So I posted the A1C number on my last blog, and it was a 5.8. I knew instantly it wasn't good but upon more research I came to find out that it is indeed considered pre diabetes.
I'm not worried at all. Is that cocky or arrogant? Maybe it is. But here is why. All these things I've read have said the #1 way to reverse it is by losing weight and adding exercise. Well I've been doing that for 6 months. If I had been doing nothing about my health, that number would have thrown me for a loop and a lot of reevaluation on my part. But that isn't the case. I don't need to spring into action now, based on a number... I sprung into action 6 months ago when I dropped this 40 pounds.
Even my diabetic Dad who is completely obsessed with that kind of stuff (and rightfully so), he did not even lecture me for a second about the "alarming number". And let me tell you, he loves to lecture me, and well, ANYONE! He simply said that continuing what I've been doing for months would be what it takes to lower that number and make myself healthier in all counts.
Even for giggles, I let Spark People change my nutritional ticker for those with diabetes/pre diabetes, and it left my calories alone. It lowered my carbs, fat and protein. I put in a typical day of what I eat out of curiosity, and I was well within the diabetic ranges which were even a tad more strict than the regular Spark ranges.
So that is where I'm at at this point. I left my ticker on the diabetic settings, because I figured that is the best thing for my current situation. If the number stays the same or goes up when I go back next year, that will blow my mind, because I fully intend to lose 40-50 pounds in the next year (if it takes THAT long), and that will be a separate can of worms. But thank goodness everything I read said even losing 5-10% of your weight can reverse it, and I am going to double that. So according to everything I've read, that number should absolutely be a lot better by this time next year, after a loss of 40 or 50 pounds.
With that said, I am taking a huge step back from Spark for a little bit. Now time out... it's not what you think. I am still going to talk to my circle of friends on a daily basis, I am still going to comment on their blogs regularly, I am still going to log in everyday, log my fitness, track my calories.

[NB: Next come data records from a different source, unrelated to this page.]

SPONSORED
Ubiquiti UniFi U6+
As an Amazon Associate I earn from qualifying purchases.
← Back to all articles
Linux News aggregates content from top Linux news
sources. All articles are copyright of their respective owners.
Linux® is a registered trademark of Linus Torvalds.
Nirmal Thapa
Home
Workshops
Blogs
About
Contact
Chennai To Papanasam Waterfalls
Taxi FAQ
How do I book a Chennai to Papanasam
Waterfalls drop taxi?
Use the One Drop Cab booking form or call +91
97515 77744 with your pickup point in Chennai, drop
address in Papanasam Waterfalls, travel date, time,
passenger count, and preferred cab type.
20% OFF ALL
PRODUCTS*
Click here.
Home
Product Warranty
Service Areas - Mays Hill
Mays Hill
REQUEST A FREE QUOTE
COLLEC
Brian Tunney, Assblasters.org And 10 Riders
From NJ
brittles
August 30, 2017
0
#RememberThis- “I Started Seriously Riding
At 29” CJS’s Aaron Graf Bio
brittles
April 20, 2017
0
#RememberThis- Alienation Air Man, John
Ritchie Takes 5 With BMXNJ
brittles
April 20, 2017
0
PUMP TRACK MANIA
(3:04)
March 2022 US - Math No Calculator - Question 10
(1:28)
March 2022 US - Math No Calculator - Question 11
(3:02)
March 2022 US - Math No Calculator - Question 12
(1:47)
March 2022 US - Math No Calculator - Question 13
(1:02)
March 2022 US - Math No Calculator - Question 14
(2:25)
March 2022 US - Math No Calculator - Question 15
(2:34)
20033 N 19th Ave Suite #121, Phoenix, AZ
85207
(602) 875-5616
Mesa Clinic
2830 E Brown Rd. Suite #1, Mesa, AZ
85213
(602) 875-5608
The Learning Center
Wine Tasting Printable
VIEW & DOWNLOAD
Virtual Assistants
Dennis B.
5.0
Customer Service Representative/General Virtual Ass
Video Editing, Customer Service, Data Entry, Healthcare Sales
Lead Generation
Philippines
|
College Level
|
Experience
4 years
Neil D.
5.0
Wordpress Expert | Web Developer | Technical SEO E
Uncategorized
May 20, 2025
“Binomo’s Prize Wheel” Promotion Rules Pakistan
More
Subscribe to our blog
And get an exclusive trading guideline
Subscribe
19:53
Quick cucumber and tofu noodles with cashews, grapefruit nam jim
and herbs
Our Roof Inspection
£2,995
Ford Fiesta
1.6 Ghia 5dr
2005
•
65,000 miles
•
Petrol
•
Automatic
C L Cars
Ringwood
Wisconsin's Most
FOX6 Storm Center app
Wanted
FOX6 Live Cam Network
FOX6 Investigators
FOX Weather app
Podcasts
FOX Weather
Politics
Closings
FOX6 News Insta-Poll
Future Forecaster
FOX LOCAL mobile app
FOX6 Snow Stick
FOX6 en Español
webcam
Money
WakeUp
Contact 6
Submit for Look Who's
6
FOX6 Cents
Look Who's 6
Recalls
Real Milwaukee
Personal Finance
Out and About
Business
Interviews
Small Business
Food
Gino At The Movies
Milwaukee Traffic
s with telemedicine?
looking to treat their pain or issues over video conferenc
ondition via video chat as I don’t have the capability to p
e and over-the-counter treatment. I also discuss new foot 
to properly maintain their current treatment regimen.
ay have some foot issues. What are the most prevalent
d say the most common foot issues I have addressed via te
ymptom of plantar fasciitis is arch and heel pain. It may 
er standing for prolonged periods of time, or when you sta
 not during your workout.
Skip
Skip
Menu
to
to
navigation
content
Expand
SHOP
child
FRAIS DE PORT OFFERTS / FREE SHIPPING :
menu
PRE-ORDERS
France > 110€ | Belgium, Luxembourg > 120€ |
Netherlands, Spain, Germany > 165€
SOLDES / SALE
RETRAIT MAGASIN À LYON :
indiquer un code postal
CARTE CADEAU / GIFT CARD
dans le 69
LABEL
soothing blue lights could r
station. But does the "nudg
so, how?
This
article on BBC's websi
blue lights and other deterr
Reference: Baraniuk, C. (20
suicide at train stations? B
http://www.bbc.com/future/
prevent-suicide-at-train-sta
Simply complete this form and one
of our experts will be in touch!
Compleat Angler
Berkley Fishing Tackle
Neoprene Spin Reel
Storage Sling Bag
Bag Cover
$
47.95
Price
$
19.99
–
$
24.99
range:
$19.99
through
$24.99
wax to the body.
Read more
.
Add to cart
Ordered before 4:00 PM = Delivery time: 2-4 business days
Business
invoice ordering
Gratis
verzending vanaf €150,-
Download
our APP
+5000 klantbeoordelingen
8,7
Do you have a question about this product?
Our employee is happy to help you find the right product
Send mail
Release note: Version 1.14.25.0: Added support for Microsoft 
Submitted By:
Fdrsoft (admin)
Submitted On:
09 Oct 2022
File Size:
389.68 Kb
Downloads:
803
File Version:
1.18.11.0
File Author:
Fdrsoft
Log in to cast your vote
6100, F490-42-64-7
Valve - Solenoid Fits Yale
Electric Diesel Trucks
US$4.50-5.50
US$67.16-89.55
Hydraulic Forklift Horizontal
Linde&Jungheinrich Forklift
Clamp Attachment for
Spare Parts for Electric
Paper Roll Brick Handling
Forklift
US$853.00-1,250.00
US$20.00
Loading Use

I am still going to continue to participate in the BLC 20... So I guess I mean I'm just going to step back from the blogging and the putting so much of myself out there. It seems that you can't put yourself out there without getting a shred of negativity from someone, and I can have 20 amazingly supportive comments, but 1 remark from someone that is... not so supportive can send me for a tailspin. So for the time being, the only blogs that are going to come from me will be BLC 20 related, OR milestone related (60 pounds lost, 70 pounds lost, NSV, etc). I think that is what is best for me at this point. :)
*And just to add, if you are one of my TRUE and fabulous Spark Friends, you can be assured this does not pertain to you.